Extracted data:
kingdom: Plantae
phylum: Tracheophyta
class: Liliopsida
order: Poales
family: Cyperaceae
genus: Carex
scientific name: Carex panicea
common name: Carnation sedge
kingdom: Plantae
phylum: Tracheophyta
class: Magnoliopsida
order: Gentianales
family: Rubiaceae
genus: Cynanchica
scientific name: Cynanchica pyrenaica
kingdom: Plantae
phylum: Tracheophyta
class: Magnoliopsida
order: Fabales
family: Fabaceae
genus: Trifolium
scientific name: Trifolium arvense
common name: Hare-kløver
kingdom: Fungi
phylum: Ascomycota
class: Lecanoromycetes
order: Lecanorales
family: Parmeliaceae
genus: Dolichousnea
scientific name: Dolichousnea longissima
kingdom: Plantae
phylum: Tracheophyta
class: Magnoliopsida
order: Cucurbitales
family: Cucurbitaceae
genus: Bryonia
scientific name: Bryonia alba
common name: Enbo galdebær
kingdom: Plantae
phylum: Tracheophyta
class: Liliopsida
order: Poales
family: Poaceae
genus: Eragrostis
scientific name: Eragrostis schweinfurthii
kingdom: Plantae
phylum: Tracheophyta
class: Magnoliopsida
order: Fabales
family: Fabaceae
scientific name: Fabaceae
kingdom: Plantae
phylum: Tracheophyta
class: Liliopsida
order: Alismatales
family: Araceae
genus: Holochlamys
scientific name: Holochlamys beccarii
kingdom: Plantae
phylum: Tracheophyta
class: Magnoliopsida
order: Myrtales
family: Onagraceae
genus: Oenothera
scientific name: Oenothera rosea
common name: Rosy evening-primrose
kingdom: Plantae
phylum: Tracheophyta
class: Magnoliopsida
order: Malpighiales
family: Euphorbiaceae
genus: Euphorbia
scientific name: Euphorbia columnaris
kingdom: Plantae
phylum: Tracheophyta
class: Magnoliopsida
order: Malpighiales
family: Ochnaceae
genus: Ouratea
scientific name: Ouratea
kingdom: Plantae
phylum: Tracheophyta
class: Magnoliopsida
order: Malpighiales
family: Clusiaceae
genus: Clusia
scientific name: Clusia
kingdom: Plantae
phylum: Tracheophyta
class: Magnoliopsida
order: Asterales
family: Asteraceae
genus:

Exercise objective: Repeat the lines above word for word, from the line with "family: Parmeliaceae" to the line with "scientific name: Fabaceae", including both of those lines.

Exercise answer:
family: Parmeliaceae
genus: Dolichousnea
scientific name: Dolichousnea longissima
kingdom: Plantae
phylum: Tracheophyta
class: Magnoliopsida
order: Cucurbitales
family: Cucurbitaceae
genus: Bryonia
scientific name: Bryonia alba
common name: Enbo galdebær
kingdom: Plantae
phylum: Tracheophyta
class: Liliopsida
order: Poales
family: Poaceae
genus: Eragrostis
scientific name: Eragrostis schweinfurthii
kingdom: Plantae
phylum: Tracheophyta
class: Magnoliopsida
order: Fabales
family: Fabaceae
scientific name: Fabaceae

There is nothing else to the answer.